::: Source records :::

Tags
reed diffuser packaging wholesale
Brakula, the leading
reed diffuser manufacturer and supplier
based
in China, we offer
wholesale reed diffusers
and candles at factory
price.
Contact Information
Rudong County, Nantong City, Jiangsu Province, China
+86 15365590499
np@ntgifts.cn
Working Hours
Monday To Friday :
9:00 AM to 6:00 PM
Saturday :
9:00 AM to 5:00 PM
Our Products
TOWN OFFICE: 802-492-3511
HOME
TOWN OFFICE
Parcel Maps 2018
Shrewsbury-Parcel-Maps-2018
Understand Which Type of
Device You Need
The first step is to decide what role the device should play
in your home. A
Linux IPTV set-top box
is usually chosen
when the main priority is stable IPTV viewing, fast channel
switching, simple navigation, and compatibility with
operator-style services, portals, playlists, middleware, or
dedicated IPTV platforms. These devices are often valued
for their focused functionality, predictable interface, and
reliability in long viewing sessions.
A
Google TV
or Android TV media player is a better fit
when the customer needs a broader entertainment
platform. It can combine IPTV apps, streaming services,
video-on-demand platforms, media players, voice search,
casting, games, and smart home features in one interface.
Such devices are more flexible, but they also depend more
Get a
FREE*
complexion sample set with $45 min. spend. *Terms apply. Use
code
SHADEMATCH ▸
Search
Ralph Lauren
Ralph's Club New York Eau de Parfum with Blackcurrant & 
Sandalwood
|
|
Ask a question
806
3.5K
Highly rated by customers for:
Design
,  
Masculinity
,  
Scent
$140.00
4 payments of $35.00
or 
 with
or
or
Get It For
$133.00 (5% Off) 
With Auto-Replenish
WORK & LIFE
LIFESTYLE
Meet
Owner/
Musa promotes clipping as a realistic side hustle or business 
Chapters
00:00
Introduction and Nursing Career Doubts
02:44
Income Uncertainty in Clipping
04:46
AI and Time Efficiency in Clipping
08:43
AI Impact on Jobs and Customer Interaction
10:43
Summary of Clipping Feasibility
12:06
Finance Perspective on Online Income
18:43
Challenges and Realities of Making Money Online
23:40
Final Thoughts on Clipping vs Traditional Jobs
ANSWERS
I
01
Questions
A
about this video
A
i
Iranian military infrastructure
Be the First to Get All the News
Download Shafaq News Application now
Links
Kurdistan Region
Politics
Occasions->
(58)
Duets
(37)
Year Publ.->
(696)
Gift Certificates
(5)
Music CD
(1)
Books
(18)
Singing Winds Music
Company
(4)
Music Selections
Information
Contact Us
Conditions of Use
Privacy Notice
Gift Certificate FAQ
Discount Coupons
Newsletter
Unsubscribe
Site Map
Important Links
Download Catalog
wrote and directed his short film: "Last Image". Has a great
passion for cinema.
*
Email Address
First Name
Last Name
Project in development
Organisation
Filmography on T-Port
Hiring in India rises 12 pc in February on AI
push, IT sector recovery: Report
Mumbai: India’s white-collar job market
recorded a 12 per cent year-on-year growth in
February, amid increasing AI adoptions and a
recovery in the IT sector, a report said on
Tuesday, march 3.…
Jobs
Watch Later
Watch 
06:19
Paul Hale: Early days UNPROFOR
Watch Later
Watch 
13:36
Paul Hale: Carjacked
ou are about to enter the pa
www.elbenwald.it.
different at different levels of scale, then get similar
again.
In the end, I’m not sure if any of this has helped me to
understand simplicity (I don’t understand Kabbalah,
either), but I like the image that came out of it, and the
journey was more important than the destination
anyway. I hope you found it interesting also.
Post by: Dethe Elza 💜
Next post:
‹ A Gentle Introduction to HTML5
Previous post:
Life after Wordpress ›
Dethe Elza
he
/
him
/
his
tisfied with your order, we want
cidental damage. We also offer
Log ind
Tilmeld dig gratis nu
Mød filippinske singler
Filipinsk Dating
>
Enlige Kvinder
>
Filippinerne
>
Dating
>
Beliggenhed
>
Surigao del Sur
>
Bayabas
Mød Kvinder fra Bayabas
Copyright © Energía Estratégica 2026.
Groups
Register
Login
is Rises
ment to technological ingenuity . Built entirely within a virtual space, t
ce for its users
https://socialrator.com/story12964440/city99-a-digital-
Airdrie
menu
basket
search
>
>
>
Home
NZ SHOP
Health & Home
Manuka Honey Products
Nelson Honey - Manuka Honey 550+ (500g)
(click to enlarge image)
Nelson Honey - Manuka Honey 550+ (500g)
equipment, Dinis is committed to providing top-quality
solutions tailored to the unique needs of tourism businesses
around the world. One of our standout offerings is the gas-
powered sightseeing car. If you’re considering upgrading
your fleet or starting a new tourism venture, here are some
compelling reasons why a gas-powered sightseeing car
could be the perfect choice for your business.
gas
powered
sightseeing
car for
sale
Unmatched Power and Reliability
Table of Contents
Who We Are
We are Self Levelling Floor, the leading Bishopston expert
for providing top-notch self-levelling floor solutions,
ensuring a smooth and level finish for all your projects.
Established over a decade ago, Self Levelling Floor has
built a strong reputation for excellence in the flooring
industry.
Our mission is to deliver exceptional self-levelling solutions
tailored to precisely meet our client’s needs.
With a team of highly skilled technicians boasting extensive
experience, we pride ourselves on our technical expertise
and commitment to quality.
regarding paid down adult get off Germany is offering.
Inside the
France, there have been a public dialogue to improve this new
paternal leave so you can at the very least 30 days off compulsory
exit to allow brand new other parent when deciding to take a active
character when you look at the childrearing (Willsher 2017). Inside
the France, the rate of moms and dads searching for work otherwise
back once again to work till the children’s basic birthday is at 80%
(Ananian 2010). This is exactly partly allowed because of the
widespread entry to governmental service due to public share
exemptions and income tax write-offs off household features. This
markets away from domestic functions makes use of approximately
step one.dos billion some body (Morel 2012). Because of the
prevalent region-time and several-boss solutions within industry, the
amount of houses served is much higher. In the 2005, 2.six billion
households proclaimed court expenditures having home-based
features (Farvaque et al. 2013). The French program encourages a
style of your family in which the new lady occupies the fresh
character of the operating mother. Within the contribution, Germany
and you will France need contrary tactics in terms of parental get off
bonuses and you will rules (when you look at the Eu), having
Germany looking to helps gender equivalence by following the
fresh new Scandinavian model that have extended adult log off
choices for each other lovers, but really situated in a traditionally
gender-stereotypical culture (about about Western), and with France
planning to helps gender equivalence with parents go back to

:::

- [What the exercise asks]:
The data above must be repeated in its entirety, exactly as given.

- [Response area]:
Tags
reed diffuser packaging wholesale
Brakula, the leading
reed diffuser manufacturer and supplier
based
in China, we offer
wholesale reed diffusers
and candles at factory
price.
Contact Information
Rudong County, Nantong City, Jiangsu Province, China
+86 15365590499
np@ntgifts.cn
Working Hours
Monday To Friday :
9:00 AM to 6:00 PM
Saturday :
9:00 AM to 5:00 PM
Our Products
TOWN OFFICE: 802-492-3511
HOME
TOWN OFFICE
Parcel Maps 2018
Shrewsbury-Parcel-Maps-2018
Understand Which Type of
Device You Need
The first step is to decide what role the device should play
in your home. A
Linux IPTV set-top box
is usually chosen
when the main priority is stable IPTV viewing, fast channel
switching, simple navigation, and compatibility with
operator-style services, portals, playlists, middleware, or
dedicated IPTV platforms. These devices are often valued
for their focused functionality, predictable interface, and
reliability in long viewing sessions.
A
Google TV
or Android TV media player is a better fit
when the customer needs a broader entertainment
platform. It can combine IPTV apps, streaming services,
video-on-demand platforms, media players, voice search,
casting, games, and smart home features in one interface.
Such devices are more flexible, but they also depend more
Get a
FREE*
complexion sample set with $45 min. spend. *Terms apply. Use
code
SHADEMATCH ▸
Search
Ralph Lauren
Ralph's Club New York Eau de Parfum with Blackcurrant & 
Sandalwood
|
|
Ask a question
806
3.5K
Highly rated by customers for:
Design
,  
Masculinity
,  
Scent
$140.00
4 payments of $35.00
or 
 with
or
or
Get It For
$133.00 (5% Off) 
With Auto-Replenish
WORK & LIFE
LIFESTYLE
Meet
Owner/
Musa promotes clipping as a realistic side hustle or business 
Chapters
00:00
Introduction and Nursing Career Doubts
02:44
Income Uncertainty in Clipping
04:46
AI and Time Efficiency in Clipping
08:43
AI Impact on Jobs and Customer Interaction
10:43
Summary of Clipping Feasibility
12:06
Finance Perspective on Online Income
18:43
Challenges and Realities of Making Money Online
23:40
Final Thoughts on Clipping vs Traditional Jobs
ANSWERS
I
01
Questions
A
about this video
A
i
Iranian military infrastructure
Be the First to Get All the News
Download Shafaq News Application now
Links
Kurdistan Region
Politics
Occasions->
(58)
Duets
(37)
Year Publ.->
(696)
Gift Certificates
(5)
Music CD
(1)
Books
(18)
Singing Winds Music
Company
(4)
Music Selections
Information
Contact Us
Conditions of Use
Privacy Notice
Gift Certificate FAQ
Discount Coupons
Newsletter
Unsubscribe
Site Map
Important Links
Download Catalog
wrote and directed his short film: "Last Image". Has a great
passion for cinema.
*
Email Address
First Name
Last Name
Project in development
Organisation
Filmography on T-Port
Hiring in India rises 12 pc in February on AI
push, IT sector recovery: Report
Mumbai: India’s white-collar job market
recorded a 12 per cent year-on-year growth in
February, amid increasing AI adoptions and a
recovery in the IT sector, a report said on
Tuesday, march 3.…
Jobs
Watch Later
Watch 
06:19
Paul Hale: Early days UNPROFOR
Watch Later
Watch 
13:36
Paul Hale: Carjacked
ou are about to enter the pa
www.elbenwald.it.
different at different levels of scale, then get similar
again.
In the end, I’m not sure if any of this has helped me to
understand simplicity (I don’t understand Kabbalah,
either), but I like the image that came out of it, and the
journey was more important than the destination
anyway. I hope you found it interesting also.
Post by: Dethe Elza 💜
Next post:
‹ A Gentle Introduction to HTML5
Previous post:
Life after Wordpress ›
Dethe Elza
he
/
him
/
his
tisfied with your order, we want
cidental damage. We also offer
Log ind
Tilmeld dig gratis nu
Mød filippinske singler
Filipinsk Dating
>
Enlige Kvinder
>
Filippinerne
>
Dating
>
Beliggenhed
>
Surigao del Sur
>
Bayabas
Mød Kvinder fra Bayabas
Copyright © Energía Estratégica 2026.
Groups
Register
Login
is Rises
ment to technological ingenuity . Built entirely within a virtual space, t
ce for its users
https://socialrator.com/story12964440/city99-a-digital-
Airdrie
menu
basket
search
>
>
>
Home
NZ SHOP
Health & Home
Manuka Honey Products
Nelson Honey - Manuka Honey 550+ (500g)
(click to enlarge image)
Nelson Honey - Manuka Honey 550+ (500g)
equipment, Dinis is committed to providing top-quality
solutions tailored to the unique needs of tourism businesses
around the world. One of our standout offerings is the gas-
powered sightseeing car. If you’re considering upgrading
your fleet or starting a new tourism venture, here are some
compelling reasons why a gas-powered sightseeing car
could be the perfect choice for your business.
gas
powered
sightseeing
car for
sale
Unmatched Power and Reliability
Table of Contents
Who We Are
We are Self Levelling Floor, the leading Bishopston expert
for providing top-notch self-levelling floor solutions,
ensuring a smooth and level finish for all your projects.
Established over a decade ago, Self Levelling Floor has
built a strong reputation for excellence in the flooring
industry.
Our mission is to deliver exceptional self-levelling solutions
tailored to precisely meet our client’s needs.
With a team of highly skilled technicians boasting extensive
experience, we pride ourselves on our technical expertise
and commitment to quality.
regarding paid down adult get off Germany is offering.
Inside the
France, there have been a public dialogue to improve this new
paternal leave so you can at the very least 30 days off compulsory
exit to allow brand new other parent when deciding to take a active
character when you look at the childrearing (Willsher 2017). Inside
the France, the rate of moms and dads searching for work otherwise
back once again to work till the children’s basic birthday is at 80%
(Ananian 2010). This is exactly partly allowed because of the
widespread entry to governmental service due to public share
exemptions and income tax write-offs off household features. This
markets away from domestic functions makes use of approximately
step one.dos billion some body (Morel 2012). Because of the
prevalent region-time and several-boss solutions within industry, the
amount of houses served is much higher. In the 2005, 2.six billion
households proclaimed court expenditures having home-based
features (Farvaque et al. 2013). The French program encourages a
style of your family in which the new lady occupies the fresh
character of the operating mother. Within the contribution, Germany
and you will France need contrary tactics in terms of parental get off
bonuses and you will rules (when you look at the Eu), having
Germany looking to helps gender equivalence by following the
fresh new Scandinavian model that have extended adult log off
choices for each other lovers, but really situated in a traditionally
gender-stereotypical culture (about about Western), and with France
planning to helps gender equivalence with parents go back to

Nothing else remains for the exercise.